» QUÉ HARÁS
- 1) ¿En qué año creó Marcia Gilbert de Babra la institución, según el fragmento sobre Fasinarm?
- 2) Pasa a una lista JSON de cadenas las líneas de las entradas que van desde su comienzo hasta la que contiene "drängende Frage und", ambas incluidas, con una cadena por línea y sin las líneas en blanco.
==== FRAGMENTO PARA LEER ====
Tenía 18 años cuando llegué a Fasinarm. Venía de estudiar un tiempo fuera del país y esperaba iniciar pronto mis estudios universitarios en Psicología. Buscaba también participar en algún voluntariado y quiso el destino guiarme hacia esta institución, de la mano del expresidente Gustavo Noboa. Él me presentó a Marcia Gilbert de Babra, quien la había creado en 1966, en el marco de una visión educativa inclusiva, pionera en Ecuador.

Mi primer día lo recuerdo bien. Yo estaba vestida de azul y llevaba un collar de cuentas rojas en el cuello. Ingresé sin mucho protocolo al sobrio edificio de una planta, caminé unos pocos metros por un corredor y me topé con una especie de miniestadio amarillo, cuyas gradas estaban ocupadas por niños con discapacidad intelectual, quienes sonreían mientras cantaban algo divertido. ¡Fue amor a primera vista! Sin pensarlo dos veces me ubiqué entre ellos. Y los niños decidieron guardarme a su lado.
==== CONJUNTO DE ENTRADAS ====
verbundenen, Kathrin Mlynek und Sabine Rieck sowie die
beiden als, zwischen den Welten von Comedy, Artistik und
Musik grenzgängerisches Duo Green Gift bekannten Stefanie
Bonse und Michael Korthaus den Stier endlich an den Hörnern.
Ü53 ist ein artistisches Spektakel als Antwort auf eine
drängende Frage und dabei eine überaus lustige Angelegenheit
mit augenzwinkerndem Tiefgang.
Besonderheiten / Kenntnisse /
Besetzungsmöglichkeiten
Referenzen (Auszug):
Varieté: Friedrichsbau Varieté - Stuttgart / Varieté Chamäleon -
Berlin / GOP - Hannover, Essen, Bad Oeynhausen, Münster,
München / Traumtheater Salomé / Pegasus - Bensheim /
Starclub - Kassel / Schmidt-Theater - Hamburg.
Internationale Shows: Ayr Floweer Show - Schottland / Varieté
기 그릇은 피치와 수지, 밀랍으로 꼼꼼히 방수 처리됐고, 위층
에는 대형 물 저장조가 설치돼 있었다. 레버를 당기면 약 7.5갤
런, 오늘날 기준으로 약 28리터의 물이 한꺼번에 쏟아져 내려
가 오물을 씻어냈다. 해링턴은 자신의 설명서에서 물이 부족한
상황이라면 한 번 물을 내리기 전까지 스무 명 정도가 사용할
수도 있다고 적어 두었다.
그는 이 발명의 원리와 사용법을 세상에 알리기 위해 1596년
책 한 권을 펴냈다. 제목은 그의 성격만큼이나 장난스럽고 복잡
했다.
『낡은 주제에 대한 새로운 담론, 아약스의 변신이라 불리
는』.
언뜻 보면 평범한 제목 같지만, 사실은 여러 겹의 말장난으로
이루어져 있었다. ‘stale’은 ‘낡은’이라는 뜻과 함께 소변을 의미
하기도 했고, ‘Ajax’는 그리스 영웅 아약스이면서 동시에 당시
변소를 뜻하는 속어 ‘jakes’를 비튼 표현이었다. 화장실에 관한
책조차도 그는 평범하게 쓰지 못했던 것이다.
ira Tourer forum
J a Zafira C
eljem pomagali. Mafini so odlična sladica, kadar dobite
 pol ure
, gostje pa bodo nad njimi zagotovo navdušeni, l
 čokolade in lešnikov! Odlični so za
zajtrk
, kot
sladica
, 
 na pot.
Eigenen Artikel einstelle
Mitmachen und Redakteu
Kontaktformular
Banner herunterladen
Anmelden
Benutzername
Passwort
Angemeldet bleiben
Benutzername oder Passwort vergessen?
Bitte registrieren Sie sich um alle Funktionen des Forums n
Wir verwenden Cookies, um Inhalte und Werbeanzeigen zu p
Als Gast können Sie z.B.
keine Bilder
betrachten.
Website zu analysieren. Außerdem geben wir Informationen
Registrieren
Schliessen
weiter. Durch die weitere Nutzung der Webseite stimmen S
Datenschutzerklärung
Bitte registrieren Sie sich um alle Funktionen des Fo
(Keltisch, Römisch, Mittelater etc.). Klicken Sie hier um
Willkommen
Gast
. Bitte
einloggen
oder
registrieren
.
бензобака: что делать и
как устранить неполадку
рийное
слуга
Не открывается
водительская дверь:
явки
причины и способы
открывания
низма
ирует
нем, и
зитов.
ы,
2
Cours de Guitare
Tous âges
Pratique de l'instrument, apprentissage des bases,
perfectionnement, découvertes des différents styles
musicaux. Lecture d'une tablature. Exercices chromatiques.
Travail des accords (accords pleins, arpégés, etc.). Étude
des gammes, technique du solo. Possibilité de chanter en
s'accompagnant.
====
» SOLUCIONES
- 1) En 1966.

- 2)
[
  "verbundenen, Kathrin Mlynek und Sabine Rieck sowie die",
  "beiden als, zwischen den Welten von Comedy, Artistik und",
  "Musik grenzgängerisches Duo Green Gift bekannten Stefanie",
  "Bonse und Michael Korthaus den Stier endlich an den Hörnern.",
  "Ü53 ist ein artistisches Spektakel als Antwort auf eine",
  "drängende Frage und dabei eine überaus lustige Angelegenheit"
]